Este año no esperaba encontrar en la Feria del libro de Viveros otra cosa que no fuera toneladas de ejemplares del último Zafón, el dos por uno (como un par de latas de conserva) de Reverte, o una infumable obscenidad de libros de autoayuda. Ay.

Sin embargo, además de las casetas atiborradas de niños he podido descubrir una librería inusual, regentada por una aún más inusual librera, de mirada profunda y que atiende al tímido visitante con la experiencia a cuestas de quien bien conoce la literatura de Beauvoir, de Peri-Rossi, de Sylvia Plath, de Doris Lessing... Me detuve en el mostrador atraído por los libros de “Ediciones del oriente y del mediterráneo” –único lugar donde he podido encontrarlos en Valencia-. Más allá de mi interés por las “otras” literaturas, está el de la poesía, y en estos libros se concretaba una doble pasión: me llevé el “Libro de las huidas y mudanzas por los climas del día y la noche” de Adonis, y también “Compañero del viento” de Abbas Kiorastami. Y son grandes. Y bellos. Y merecen leerse mientras el sol se pone. O la luna emerge. O la sabia naturaleza nos brinda sus frutos en el ocaso de una tarde frente al mar. También en casa, sí, sintiendo con la lectura que el tiempo va deslizándose mansamente, cálidamente, con una tibieza propensa a hacernos vibrar el alma igual que si fuera el instrumento tañido al suave movimiento de esos dedos, de esos poemas. Esta poesía de la nada, del silencio, es capaz de abarcar en sus pocas líneas la vastedad de un horizonte inacabable, la inmensidad de un cosmos sin estrellas, el viaje infinito de una gota de rocío desde un extremo a otro de la hoja de un olivo. La hondura de una huella en la nieve tiene su igual, a través de estos poemas, en las profundas resonancias del alma. No hacen falta brújulas para este camino que se anda sin necesidad de mapas. Vale la pena recordarlo: Adonis y Kiorastami, dos poetas del mediterráneo.
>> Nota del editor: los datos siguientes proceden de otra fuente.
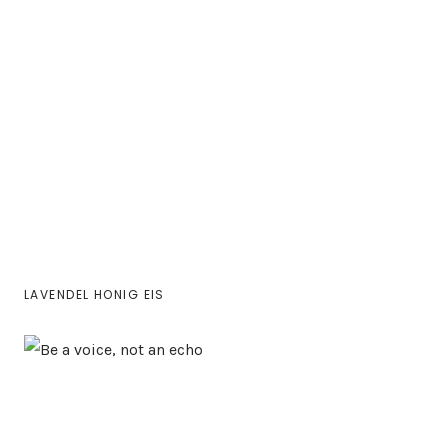
LAVENDEL HONIG EIS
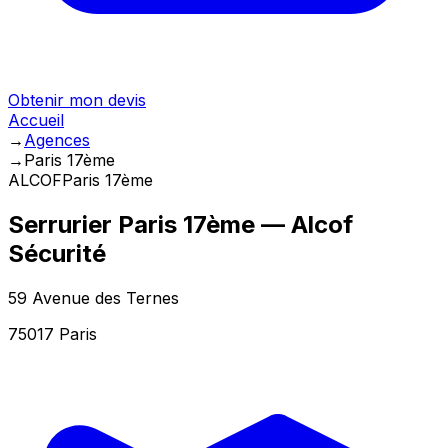
Obtenir mon devis
Accueil
→
Agences
→
Paris 17ème
ALCOF
Paris 17ème
Serrurier
Paris 17ème
— Alcof
Sécurité
59 Avenue des Ternes
75017
Paris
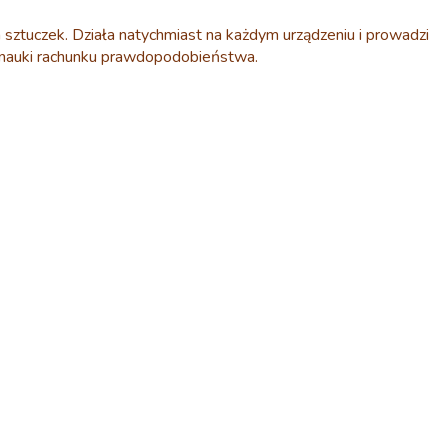
sztuczek. Działa natychmiast na każdym urządzeniu i prowadzi
ub nauki rachunku prawdopodobieństwa.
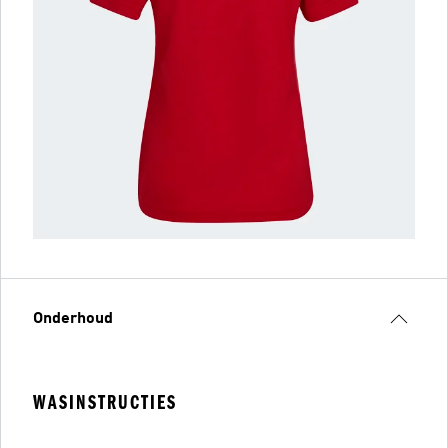
Onderhoud
WASINSTRUCTIES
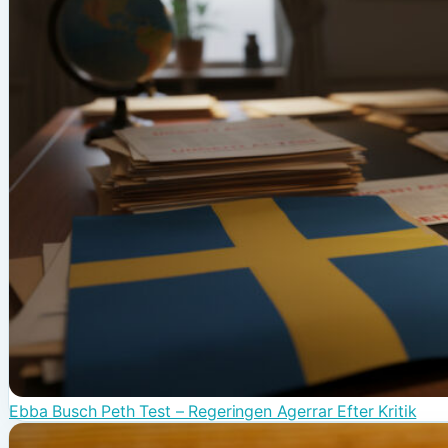
Ebba Busch Peth Test – Regeringen Agerrar Efter Kritik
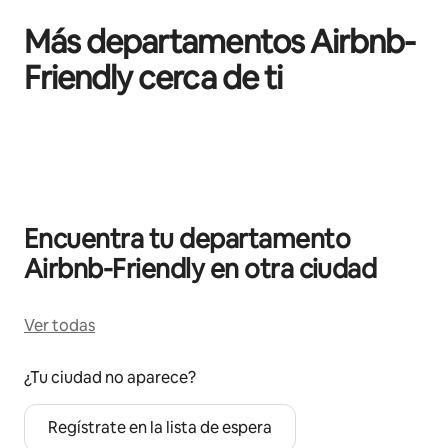
Más departamentos Airbnb-
Friendly cerca de ti
Mostrando 0 de 0 elementos
Encuentra tu departamento
Airbnb-Friendly en otra ciudad
Ver todas
¿Tu ciudad no aparece?
Regístrate en la lista de espera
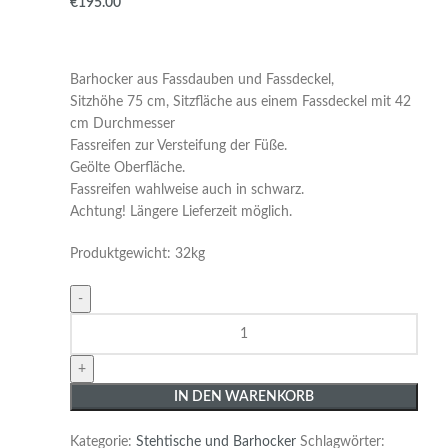
€
Barhocker aus Fassdauben und Fassdeckel,
Sitzhöhe 75 cm, Sitzfläche aus einem Fassdeckel mit 42
cm Durchmesser
Fassreifen zur Versteifung der Füße.
Geölte Oberfläche.
Fassreifen wahlweise auch in schwarz.
Achtung! Längere Lieferzeit möglich.
Produktgewicht: 32kg
IN DEN WARENKORB
Kategorie:
Stehtische und Barhocker
Schlagwörter:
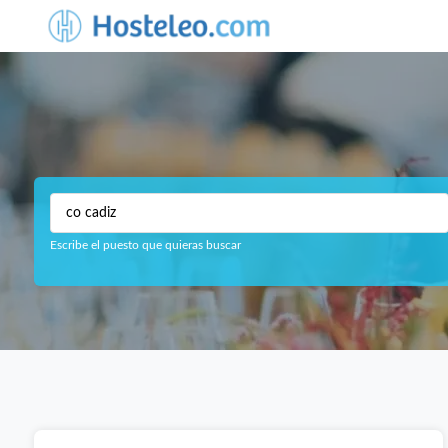
Escribe el puesto que quieras buscar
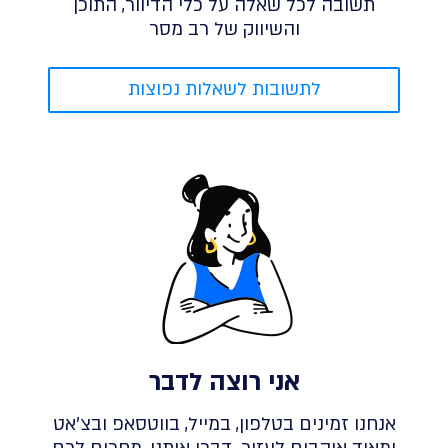
תשובה לכל שאלה על כלי הדיוור, התוכן
והשיווק של רב מסר
לתשובות לשאלות נפוצות
אני רוצה לדבר
אנחנו זמינים בטלפון, במייל, בווטסאפ ובצ'אט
Días después regresé a por más.

Me llevé los Cuentos reunidos de Peri-Rossi, y también su poesía, ambas editadas por Lumen. Y, ya en casa, tras leer un buen puñado de estos relatos y enfrascarme en la erótica palpitación de sus poemas, me dije que acababa de estar en el Paraíso. Justo allí. Algo dentro de mí me susurró: Y el séptimo día Dios vio que lo que había hecho era bueno. Yo pensé en Cristina Peri-Rossi, en Adonis, en Kiorastami y en la librera que me había vendido todos estos buenos libros. GRACIAS.

Corrí de nuevo a la Feria. Le pedí la tarjeta, le pregunté el nombre, le rogué que me diera la dirección de la librería... Pero no se confundan, que esta librera no es como las demás, ni esta librería tiene un húmedo callejón en donde esconderse. Ella me respondió: “La librería soy yo y una Honda Transalp de 650cc, te busco el libro que quieras y te lo llevo a casa. Así de fácil.”

Así de fácil.

En su tarjeta venía la dirección del blog y vale la pena perderse entre sus líneas. En sus palabras se huele el incienso del amor a la literatura, el fuerte aroma de las ganas por que las cosas sean de otra manera, de la manera que quieran ser, o de la manera que uno quiera que sean, pero no esa imposición que viene desde fuera, a gritos, en columnas de diario o por la megafonía de los grandes almacenes.

Yo me quedaría con este nombre: SIDECAR. Libros, sobre ruedas.
También con el blog: http://sidecarlibros.blogspot.com

Y de paso, les pediría un libro. O dos.
O uno cada mes.
O dos.

Hacen falta librerías así, sobre ruedas o sobre patines, con libreras como ellas, que aman la literatura, aconsejan con intuición a los clientes y nunca tendrán en las vitrinas de su blog ningún listado, ningún top-ten, ningún imperativo que nos impida pensar por nosotros mismos si un libro es bueno, o, por el contrario... ya saben.